This impressive Apple Frangipane Tart is a no-fuss combination of a French apple tart and rustic almond galette. Make this easy fall delicacy with a buttery crust, almond pastry cream, and a layer of sweet, spiced apples sprinkled with almonds. Serves 10 to 12
Break almond paste into small pieces and place in a medium mixing bowl. Add 1 egg, 1 egg white, flour, and salt and beat with a hand mixer on high speed until fluffy, about 1 minute; set frangipane aside.
Cut apples into ⅜-inch-thick slices and in a large bowl toss with lemon juice, sugar, ginger, and nutmeg.
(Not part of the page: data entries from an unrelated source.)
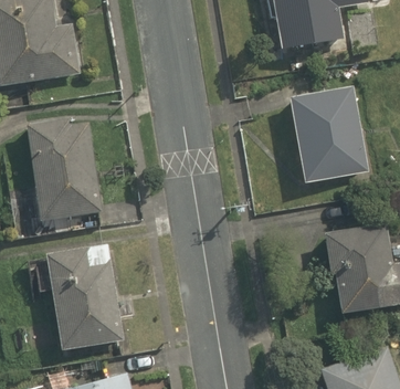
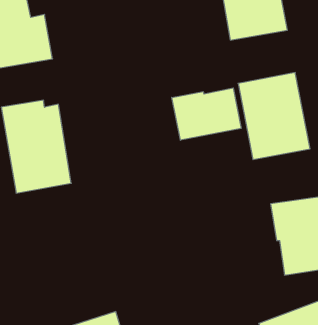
building: none -> [172,88,241,140]
building: [45,242,123,351] -> none

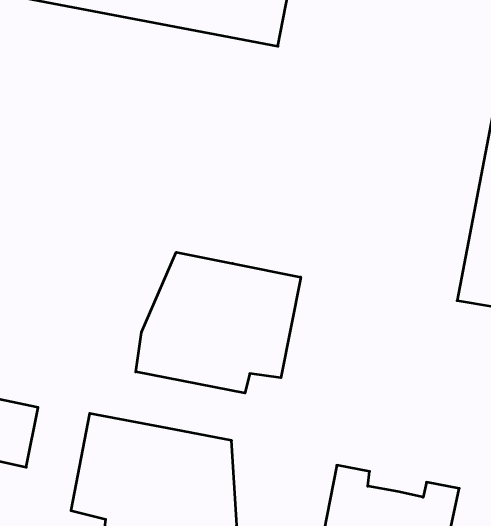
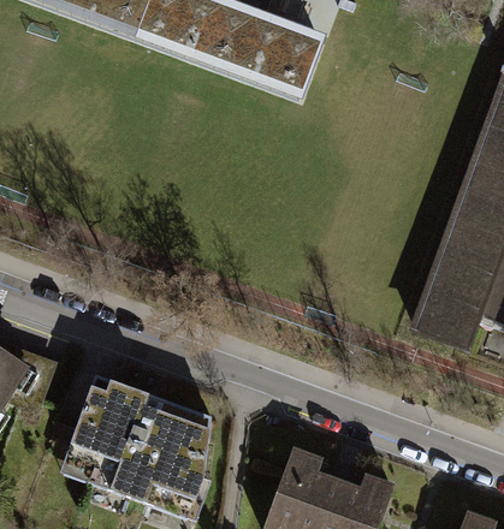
building: [136,252,301,393] -> none

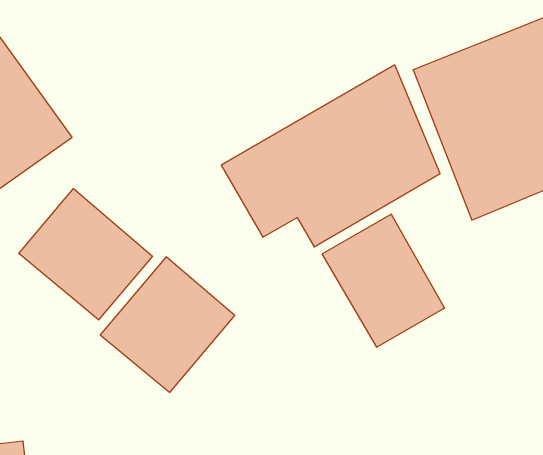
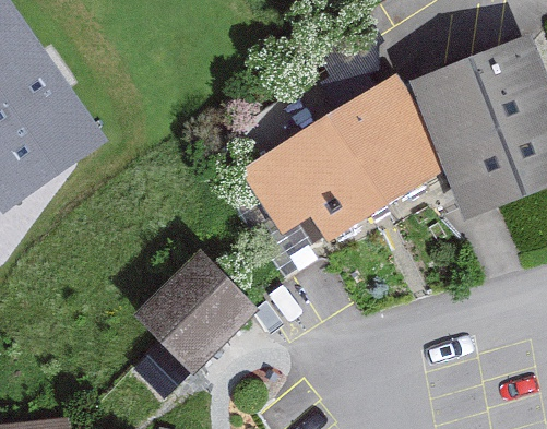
building: [19,189,153,320] -> none
building: [322,214,445,347] -> none

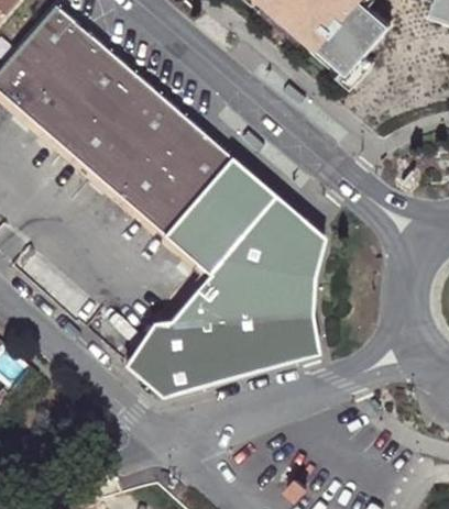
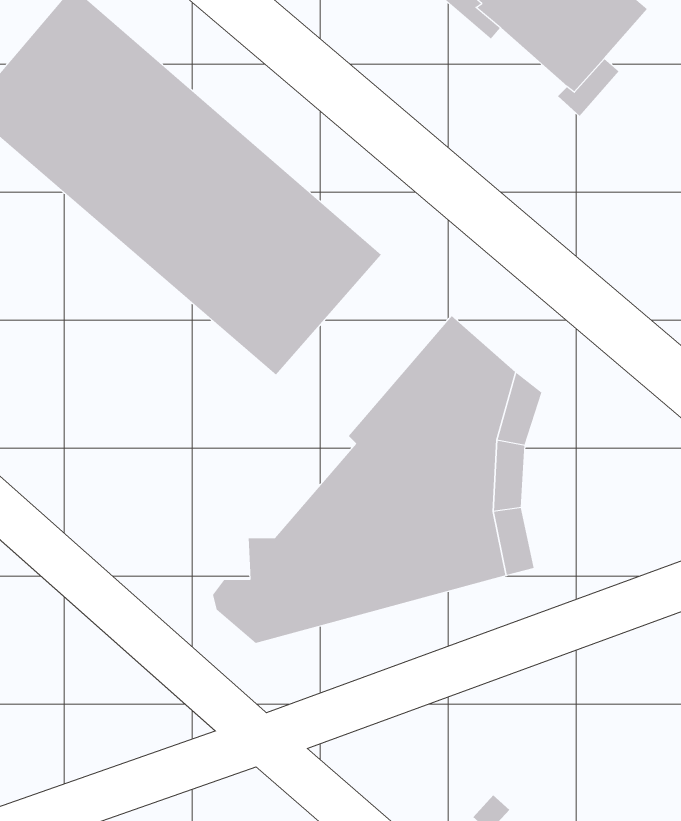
building: [169,164,272,269] -> none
Heat oven to 375°F and place rack in lower third. Line a baking sheet with parchment paper.
On a floured surface, roll out pie crust dough into a 14-inch oval. Transfer to prepared baking sheet.
Spread almond paste mixture over dough, leaving a 2-inch border around edge.
Arrange apple slices over almond paste, slightly overlapping in a single layer. Fold over border, pleating dough and covering outer edges of apples. Freeze 10 minutes to chill.
In a small bowl, beat together remaining egg yolk and 2 tablespoons water. Brush over crust. Generously sprinkle crust and apples with sugar. Top with nuts.
Bake until filling is just golden and apples are tender, 50 minutes to 1 hour. (If crust browns too quickly, cover only crust with foil.)
If desired, turn oven to broil setting and with the crust covered, broil the apples until slightly browned, about 1 minute.
Slide galette on parchment onto a wire rack. Heat a tablespoon or two of honey in the microwave and brush over apples if desired.
Let the tart cool slightly or completely before serving. Serve with whipped cream if desired.
Notes
Baking apples: You'll want to find firm apples with a sweet-tart flavor such as Granny Smith, Braeburn, Honeycrisp, Pink Ladies, and Jonagold.